Fidèle à lui-même, mon ami Amar s’en est allé comme
il a vécu, sans tambour ni trompette, laissant celle de la renommée aux
avides des feux de la rampe.
La foule qui l’a accompagné à sa dernière demeure, témoigne de
l’attachement à sa personne et aux valeurs qu’il a su semer autour de
lui tout au long de sa vie. En me joignant à cette marque de sympathie,
c’est surtout l’homme passionné par l’Algérie que je voudrais évoquer.
Né en 1942 à Aïn Berda, dans la région d’Annaba, il a choisi, très
jeune, de s’émanciper vers les rangs de l’ALN où son amour patriotique
s’est aiguisé dans la lutte pour le recouvrement de l’indépendance de
l’Algérie. Ce compagnonnage dans le combat pour la liberté l’a
définitivement marqué. Plus tard, après l’indépendance, il obtiendra en
1966 le diplôme de l’Académie du cinéma, du théâtre, de la radio et de
la télévision de Belgrade. Mais son goût pour les combats politiques le
poussera à poursuivre ses études supérieures en sciences politiques et
économiques à l’Université d’Alger. C’est à ce moment que nos chemins se
sont croisés et que nous sommes devenus amis, à la vie, à la mort. La
cruelle l’a pris, mais elle ne prendra pas nos longues soirées de débats
politiques passionnés. Tout était à construire et l’artiste s’est doublé
de l’acteur politique pour donner corps à ses idées. Car le cinéaste a
engendré, parfois dans la douleur, des œuvres qui lui valurent de
prestigieux prix dans des festivals internationaux. Je me souviendrai
toujours de nos retrouvailles chaleureuses à Ouagadougou où j’étais en
poste et lui concourant pour un prix du Fespaco qu’il obtint avec brio.

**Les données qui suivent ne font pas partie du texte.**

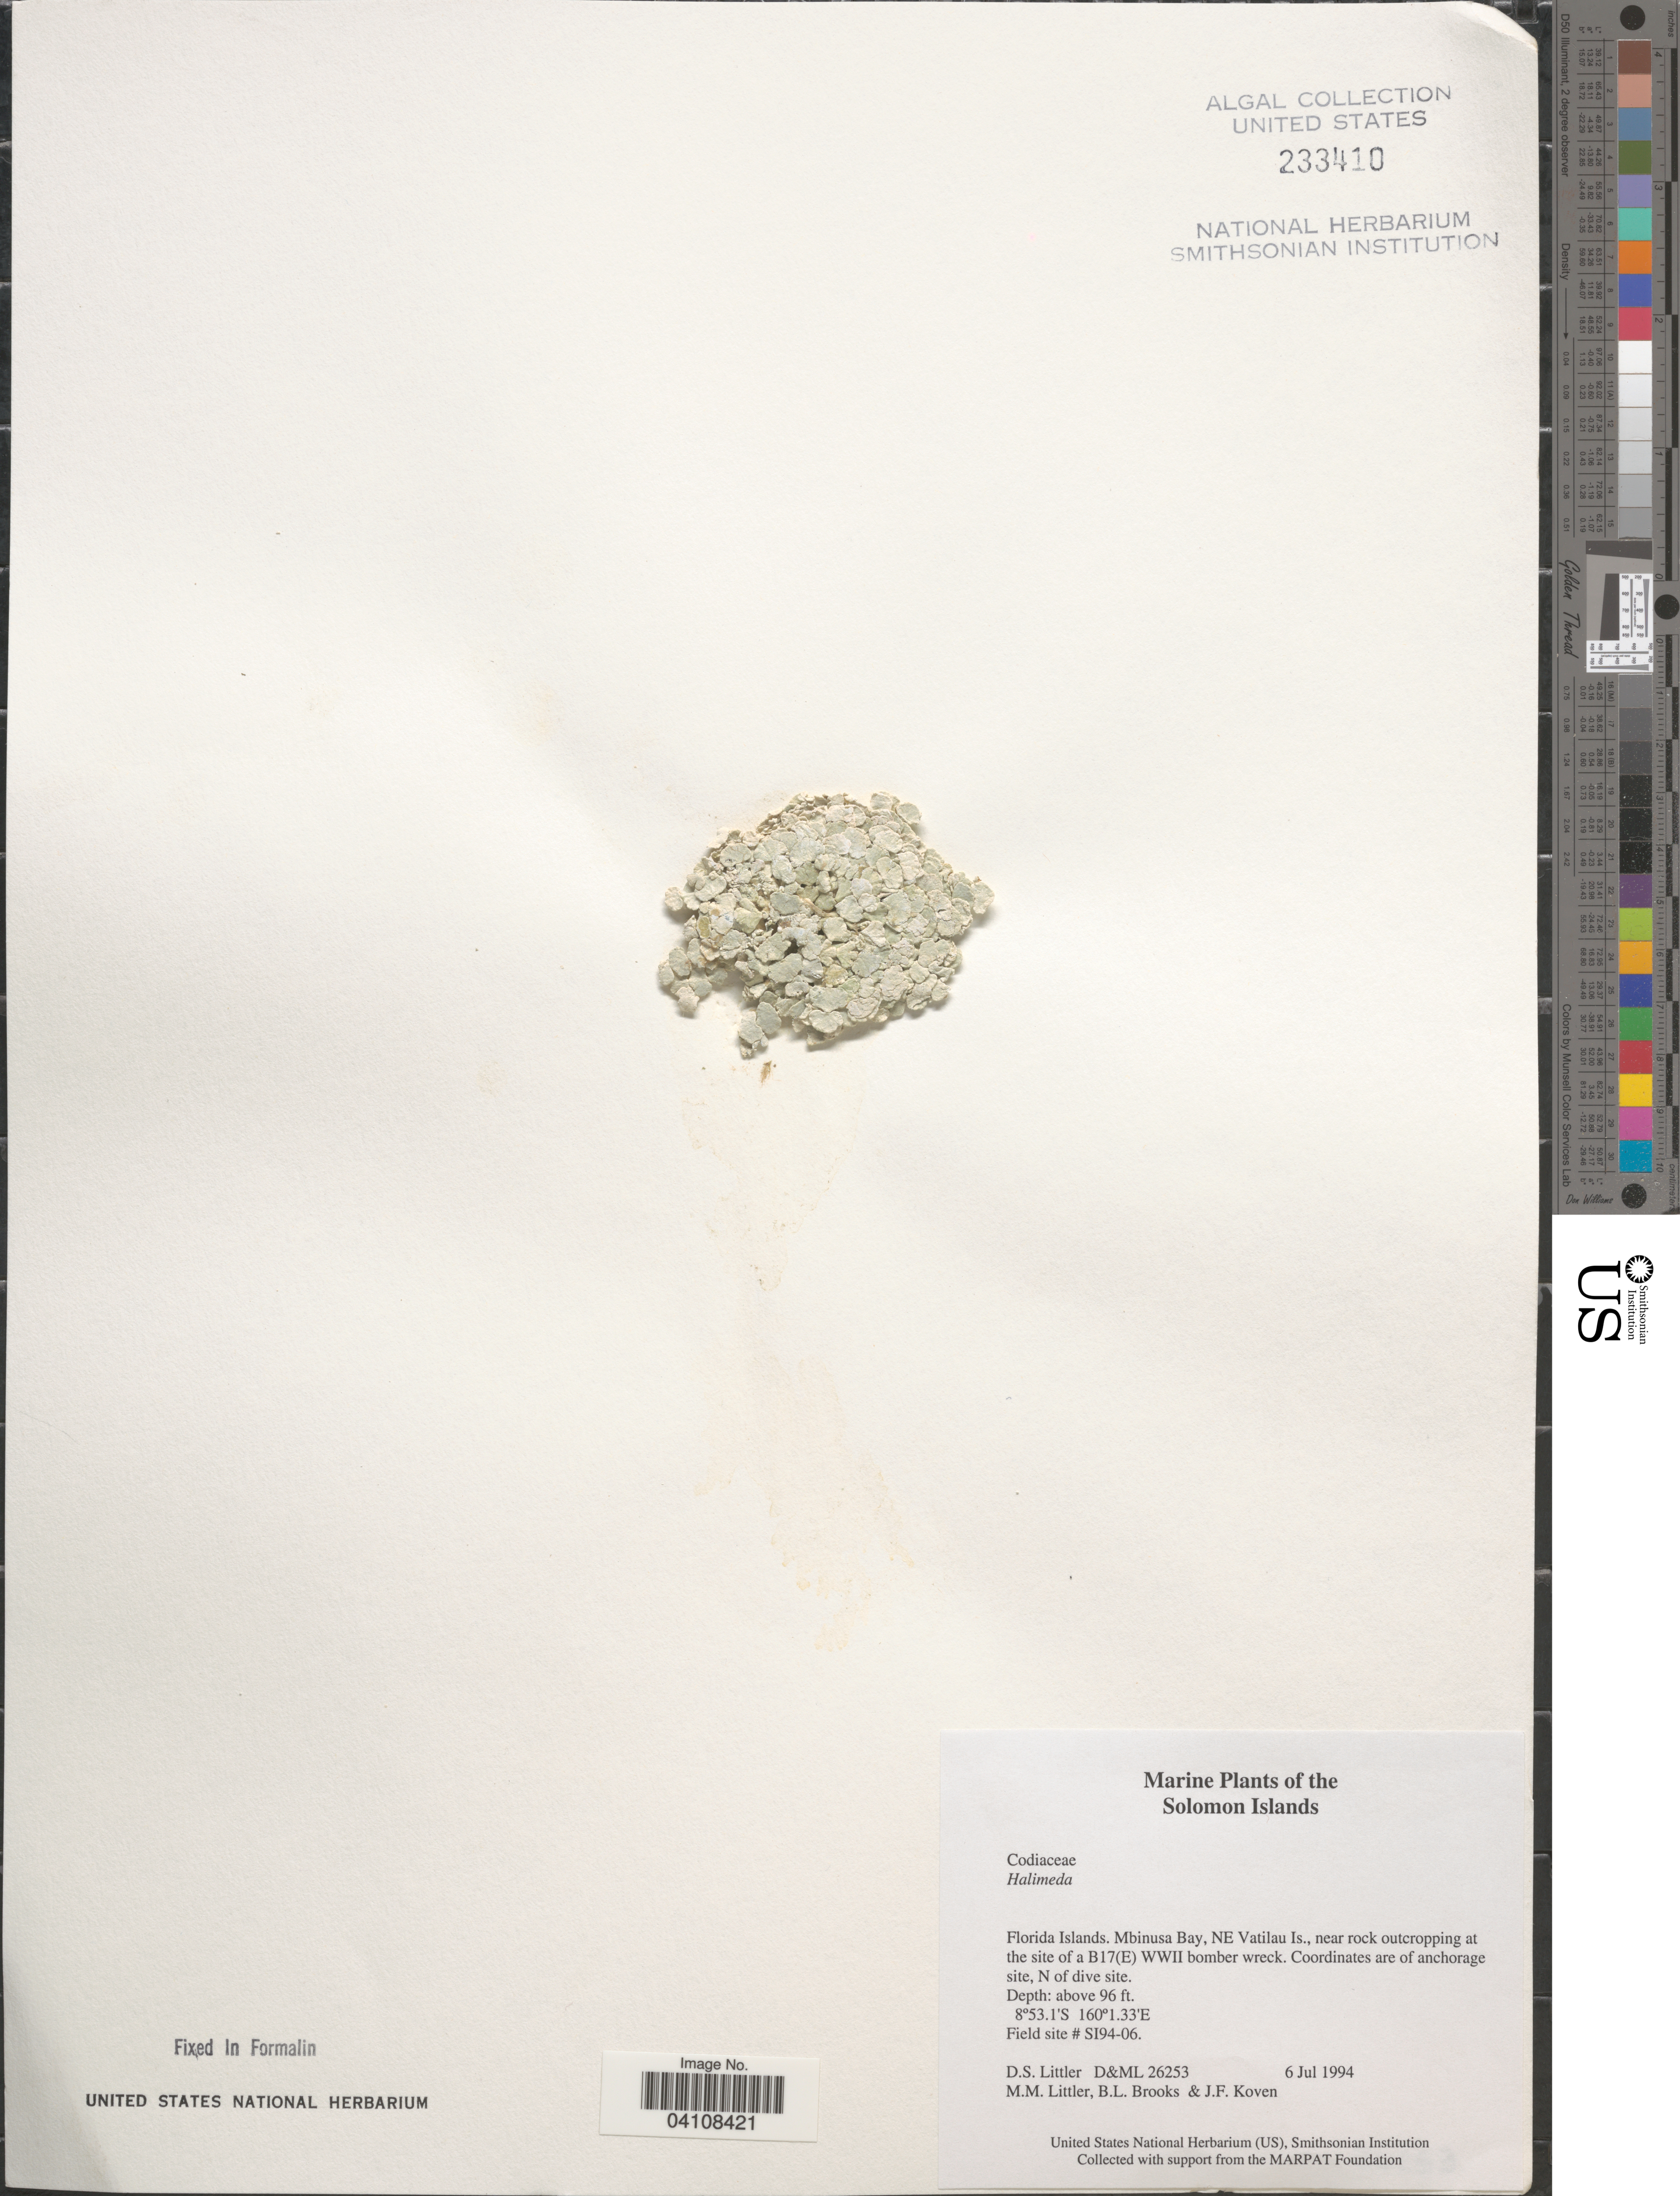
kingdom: Plantae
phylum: Chlorophyta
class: Ulvophyceae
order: Bryopsidales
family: Halimedaceae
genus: Halimeda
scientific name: Halimeda sp.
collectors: D. S. Littler, B. Brooks & J. Koven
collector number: D&ML26253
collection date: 1994-07-06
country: Solomon Islands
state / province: Solomon Islands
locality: Florida Islands. Mbinusa Bay, NE Vatilau Is., near rock outcropping at the site of a B17(E) WWII bomber wreck. Coordinates are of anchorage site, N of dive site. Field site # SI94-06.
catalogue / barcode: US 233410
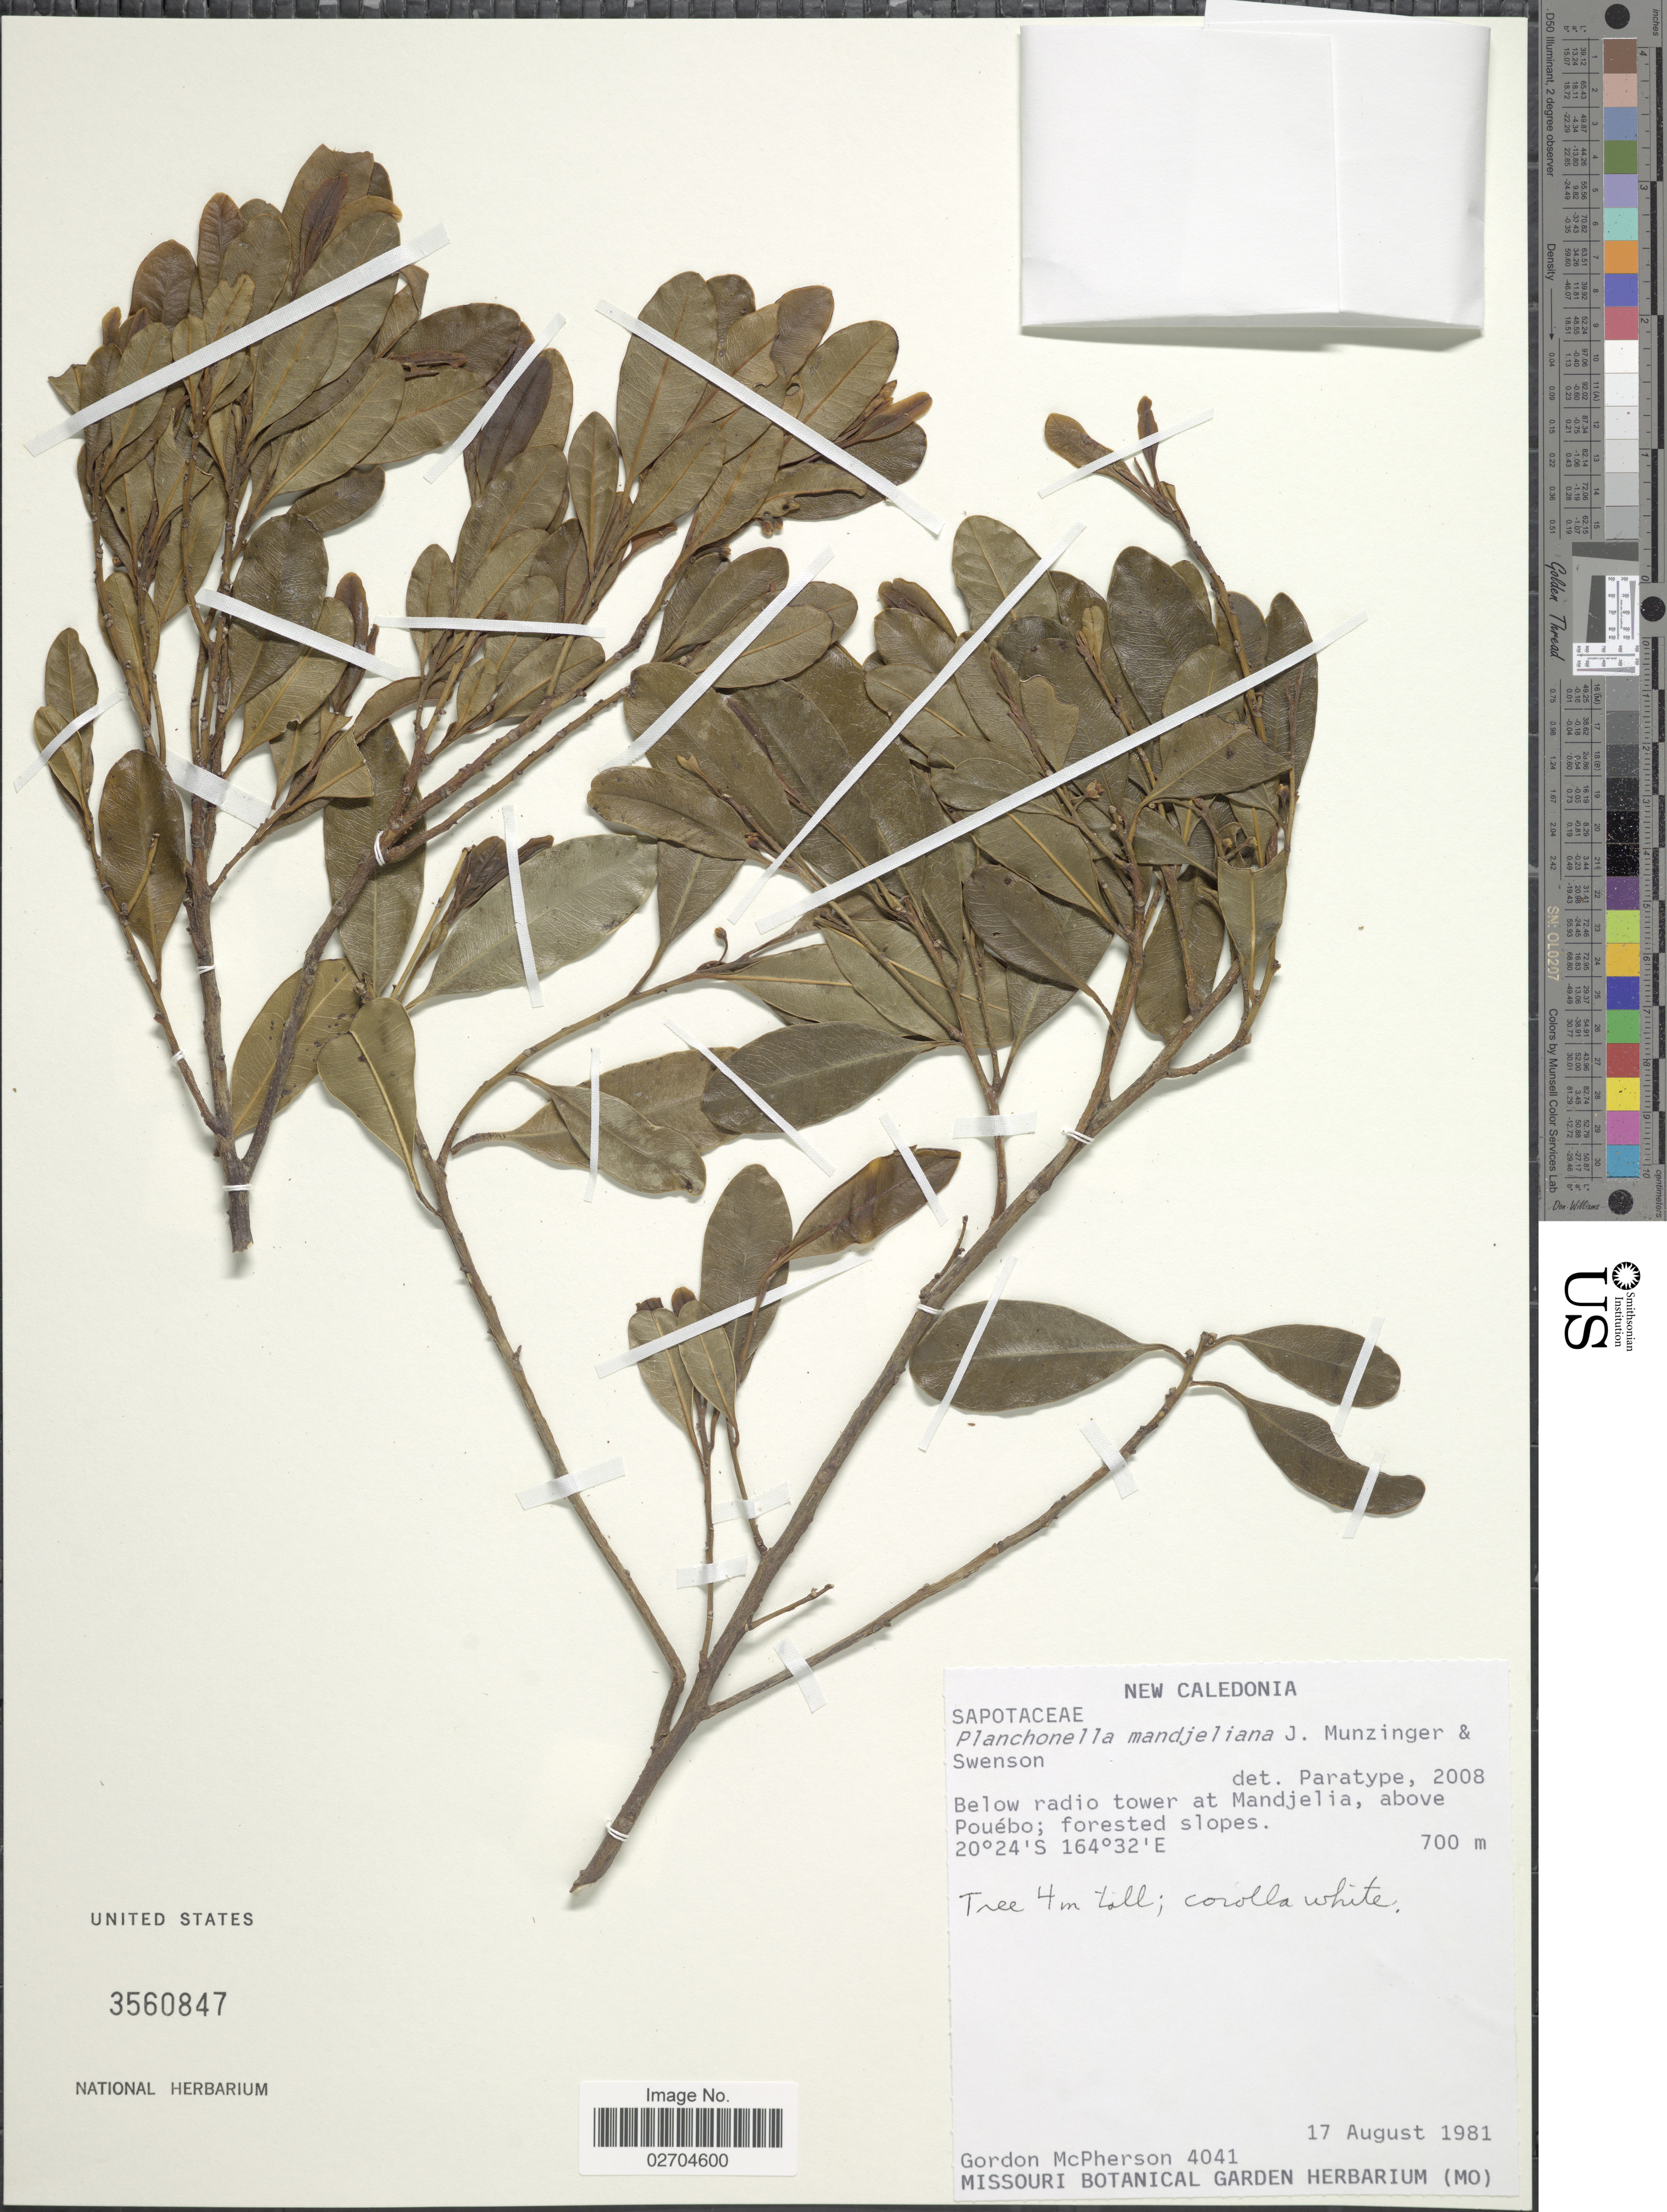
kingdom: Plantae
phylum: Tracheophyta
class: Magnoliopsida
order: Ericales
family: Sapotaceae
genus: Planchonella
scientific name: Planchonella mandjeliana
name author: Munzinger & Swenson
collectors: G. McPherson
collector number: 4041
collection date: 1981-08-17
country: New Caledonia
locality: Below radio tower at Mandjekia, above Pouebo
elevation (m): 700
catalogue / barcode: US 3560847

C’est que Amar a été prolifique en films chocs, historiques,
révolutionnaires, j’en passe et des meilleures qualifications. Le
cultissime Patrouille à l’Est ( 1972) dont le cri/totem «Yaou alikoum
min Guelma» restera à jamais l’oriflamme des cinéphiles algériens. Et
comment ne pas citer Fleur de lotus (1998) ou Les Portes du silence.
C’est en ma qualité de témoin, et souvent de complice que je veux
restituer la générosité de Amar qui s’est exprimée aussi dans son autre
vie : son militantisme politique notamment à travers l’action
syndicale. Je veux surtout dire combien il fut animé de foi et de
passion dans l’exercice de ses fonctions de secrétaire général du
Syndicat des comédiens, de théâtre et de cinéma qui relevait de l’Union
générale des travailleurs algériens (UGTA). Ce poste lui a permis de
conjuguer l’élan artistique à l’ardeur politique. Malgré la chape de
plomb des années du terrorisme, malgré les coups bas des ennemis de
toujours de l’Algérie, il sut rester authentique, vrai et surtout
attentif aux autres. Je garderai en mémoire les promenades sur le Cours
de la Révolution, à Annaba, durant lesquelles nous refîmes le monde
plusieurs fois, avant de revenir comme d’habitude au seul sujet qui nous
animait réellement : l’amour de la patrie qu’il a su sublimer par
l’image.
Je dédie cet hommage posthume à ses familles, la sienne propre et celle
plus large du cinéma, à ses camarades militants, à ses compagnons de
lutte pour l’indépendance, les moudjahidine, et aux membres de
l’association Lumière qu’il présidait et dont le nom même résume
parfaitement Amar. Jusqu’au bout, les lueurs de l’espoir auront guidé sa
vie. Feu Amar était toute flamme.
Abdelkader Messahel
Ministre délégué chargé des Affaires maghrébines et africaines.